Closed chenqi13814529300 closed 5 months ago
The way I phrased it is not correct, I used your latest code from your master branch, the parallel code works but without downsampling, the iteration is so slow. The number of point clouds generated by gs during training increases dramatically, and 24GB of video memory may not be sufficient to fully train all iterations. This is something I agree with. I have 24G of video memory, and how to train a Gaussian model in HD using 24G of video memory is a difficult task. I read your code I think you are a proficient Gaussian engineer and I admire you.
The master branch has not uploaded the function of training different partitions with multiple cards in parallel, but the develop branch has submitted a preliminary implementation, which may have some bugs. For some reasons, I cannot test the code for parallel training of multiple cards at present.

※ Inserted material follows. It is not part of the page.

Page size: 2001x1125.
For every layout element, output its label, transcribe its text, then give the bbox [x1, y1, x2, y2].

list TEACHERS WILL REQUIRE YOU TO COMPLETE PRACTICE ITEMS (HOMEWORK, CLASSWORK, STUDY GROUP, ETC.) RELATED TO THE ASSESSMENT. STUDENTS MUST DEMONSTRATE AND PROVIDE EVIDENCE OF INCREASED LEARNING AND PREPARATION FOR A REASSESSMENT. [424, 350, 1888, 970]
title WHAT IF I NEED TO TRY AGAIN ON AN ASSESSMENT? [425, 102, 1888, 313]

Slow training is inevitable because I adjusted the code to only load the camera once during training, and read the image data from the hard disk and perform downsampling operations. Unlike the original gs, all images are read into RAM at once. For large scenes, reading all the image data at once will cause RAM overflow.
If you only have 24G of VARM and want to train vast, you might consider adjusting vastgs' hyperparameters:
arguments/parameters.py
parser.add_argument("--densify_from_iter", type=int, default=500)

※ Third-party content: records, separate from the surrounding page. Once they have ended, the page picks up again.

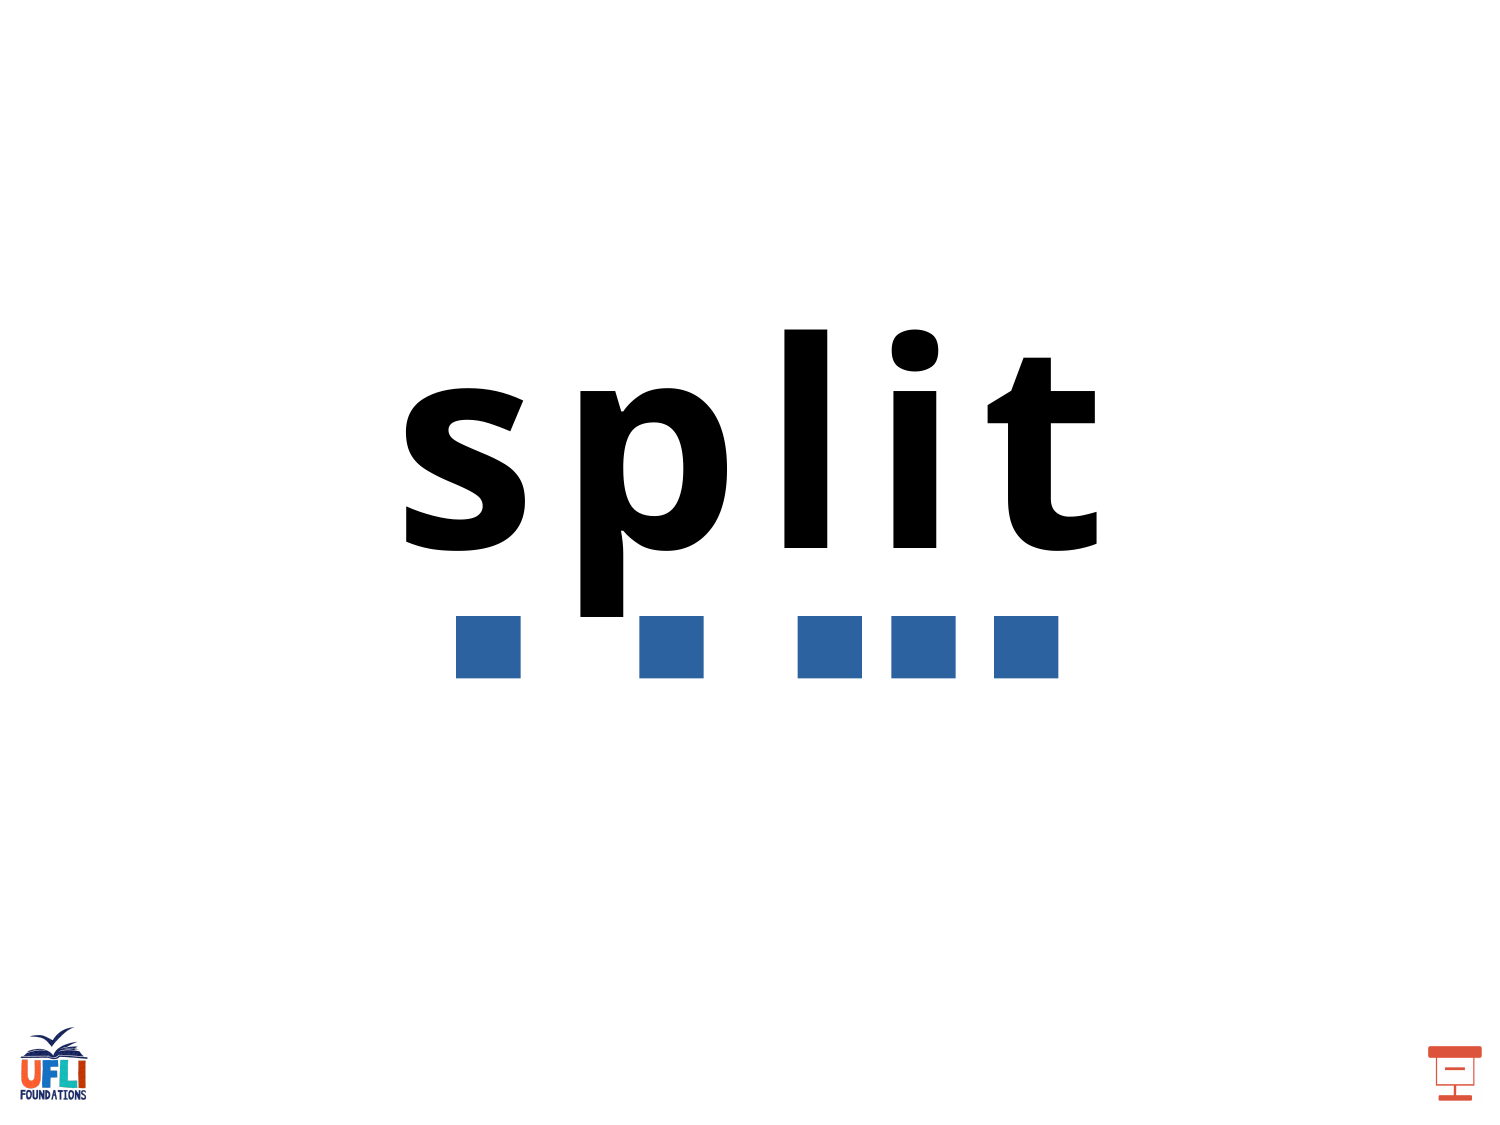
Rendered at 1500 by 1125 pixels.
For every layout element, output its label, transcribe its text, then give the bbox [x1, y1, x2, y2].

text_box [638, 615, 705, 680]
text_box [797, 615, 863, 680]
text_box [993, 615, 1059, 680]
text_box s p l i t [259, 253, 1241, 614]
picture [16, 1027, 90, 1103]
text_box [455, 615, 522, 680]
picture [1427, 1043, 1484, 1104]
text_box [890, 615, 957, 680]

parser.add_argument("--densification_interval", type=float, default=100)
densify_from_iter indicates the number of iterations from which densification starts, and densification_interval indicates how many iterations the densification is performed. As we all know, densification will lead to a sharp increase in the number of point clouds, so you can consider increasing the number of iterations of the starting point cloud and increasing the interval of densification, for example:
densify_from_iter=10000 densification_interval=500
I'm just giving you a reference. I haven't been tested.
Thank you very much for your kind reply!
First you need to determine if the format of your data set is consistent with the format required by 3dgs. Secondly are you using the latest master branch code? Finally, how big is your VRAM? I have modified the code to read images into memory only when the image is trained. Generally speaking, using the original resolution should not be the reason why the code cannot run, on the contrary, the number of point clouds generated by gs during training will increase dramatically, and 24GB of video memory may not be able to fully train all iteration.
I was using rubble for testing, and my configuration was 32G RAM, 12GVRAM. Training rubble, each partition trains 10_000 iteration, using 4 times downsampling.